O alívio da dor geralmente começa em 30–60 minutos; o efeito máximo ocorre em 1–2 horas. O efeito anti-inflamatório desenvolve-se ao longo de 1–2 semanas de toma regular.
O Etova é um inibidor da COX-2 como o celecoxib?
O etodolac é preferencial (5–10 vezes) mas não altamente seletivo como o celecoxib (30–400 vezes). Para doentes com alto risco de úlcera, o celecoxib é a escolha mais forte de COX-2; o etodolac situa-se numa posição intermédia.

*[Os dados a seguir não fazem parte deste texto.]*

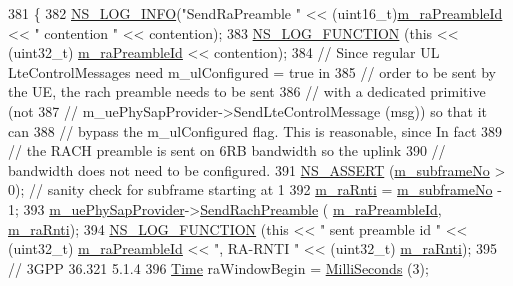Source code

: \begin{DoxyCode}
381 \{
382   \hyperlink{group__logging_gafbd73ee2cf9f26b319f49086d8e860fb}{NS\_LOG\_INFO}(\textcolor{stringliteral}{"SendRaPreamble "} << (uint16\_t)\hyperlink{classns3_1_1LteUeMac_a80808b971b1fb38d1d41ef34811a0252}{m\_raPreambleId} << \textcolor{stringliteral}{" contention "} << 
      contention);
383   \hyperlink{log-macros-disabled_8h_a90b90d5bad1f39cb1b64923ea94c0761}{NS\_LOG\_FUNCTION} (\textcolor{keyword}{this} << (uint32\_t) \hyperlink{classns3_1_1LteUeMac_a80808b971b1fb38d1d41ef34811a0252}{m\_raPreambleId} << contention);
384   \textcolor{comment}{// Since regular UL LteControlMessages need m\_ulConfigured = true in}
385   \textcolor{comment}{// order to be sent by the UE, the rach preamble needs to be sent}
386   \textcolor{comment}{// with a dedicated primitive (not}
387   \textcolor{comment}{// m\_uePhySapProvider->SendLteControlMessage (msg)) so that it can}
388   \textcolor{comment}{// bypass the m\_ulConfigured flag. This is reasonable, since In fact}
389   \textcolor{comment}{// the RACH preamble is sent on 6RB bandwidth so the uplink}
390   \textcolor{comment}{// bandwidth does not need to be configured. }
391   \hyperlink{assert_8h_a6dccdb0de9b252f60088ce281c49d052}{NS\_ASSERT} (\hyperlink{classns3_1_1LteUeMac_aa8e850f6c2066e50105036c39d52a584}{m\_subframeNo} > 0); \textcolor{comment}{// sanity check for subframe starting at 1}
392   \hyperlink{classns3_1_1LteUeMac_a00052ade9b3ba115e57d9cb491a4b06a}{m\_raRnti} = \hyperlink{classns3_1_1LteUeMac_aa8e850f6c2066e50105036c39d52a584}{m\_subframeNo} - 1;
393   \hyperlink{classns3_1_1LteUeMac_a3189de2e0656b4e918c1302f7f68a007}{m\_uePhySapProvider}->\hyperlink{classns3_1_1LteUePhySapProvider_a3cbbcd0d60bf426d6da0484d4d015d39}{SendRachPreamble} (
      \hyperlink{classns3_1_1LteUeMac_a80808b971b1fb38d1d41ef34811a0252}{m\_raPreambleId}, \hyperlink{classns3_1_1LteUeMac_a00052ade9b3ba115e57d9cb491a4b06a}{m\_raRnti});
394   \hyperlink{log-macros-disabled_8h_a90b90d5bad1f39cb1b64923ea94c0761}{NS\_LOG\_FUNCTION} (\textcolor{keyword}{this} << \textcolor{stringliteral}{" sent preamble id "} << (uint32\_t) 
      \hyperlink{classns3_1_1LteUeMac_a80808b971b1fb38d1d41ef34811a0252}{m\_raPreambleId} << \textcolor{stringliteral}{", RA-RNTI "} << (uint32\_t) \hyperlink{classns3_1_1LteUeMac_a00052ade9b3ba115e57d9cb491a4b06a}{m\_raRnti});
395   \textcolor{comment}{// 3GPP 36.321 5.1.4 }
396   \hyperlink{namespacens3_1_1TracedValueCallback_a7ffd3e7c142ffe7c8a1d2db9b8de38ec}{Time} raWindowBegin = \hyperlink{group__timecivil_gaf26127cf4571146b83a92ee18679c7a9}{MilliSeconds} (3); 

\end{DoxyCode}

Posso tomar Etova a longo prazo?
Sim, para artrite inflamatória crónica, mas utilize a dose eficaz mais baixa e considere adicionar um inibidor da bomba de protões após 2–4 semanas. A pressão arterial, a função renal e as enzimas hepáticas devem ser revistas pelo menos anualmente.
O Etova é seguro em caso de doença cardíaca?
Como todos os AINEs, o etodolac apresenta algum risco cardiovascular. Em doentes com doença cardíaca estabelecida, o naproxeno ou o ibuprofeno em doses baixas são frequentemente preferidos. Consulte o seu médico antes de iniciar o tratamento.
Posso tomar Etova com paracetamol?
Sim. O etodolac e o paracetamol atuam em vias diferentes e podem ser combinados para um alívio mais forte da dor.
Posso beber álcool enquanto tomo Etova?
O consumo moderado é geralmente tolerado. O consumo regular ou excessivo aumenta o risco de hemorragia gastrointestinal e deve ser evitado.
O Etova é seguro durante a gravidez?
Evitar após as 20 semanas; contraindicado no terceiro trimestre. Utilizar apenas sob orientação especializada no início da gravidez.
E se me esquecer de uma dose?
Tome quando se lembrar, a menos que a próxima dose esteja prevista para dentro de 4 horas. Nunca duplique a dose.
Posso conduzir enquanto tomo Etova?
A maioria das pessoas consegue. Se sentir tonturas ou sonolência, evite conduzir até o efeito passar.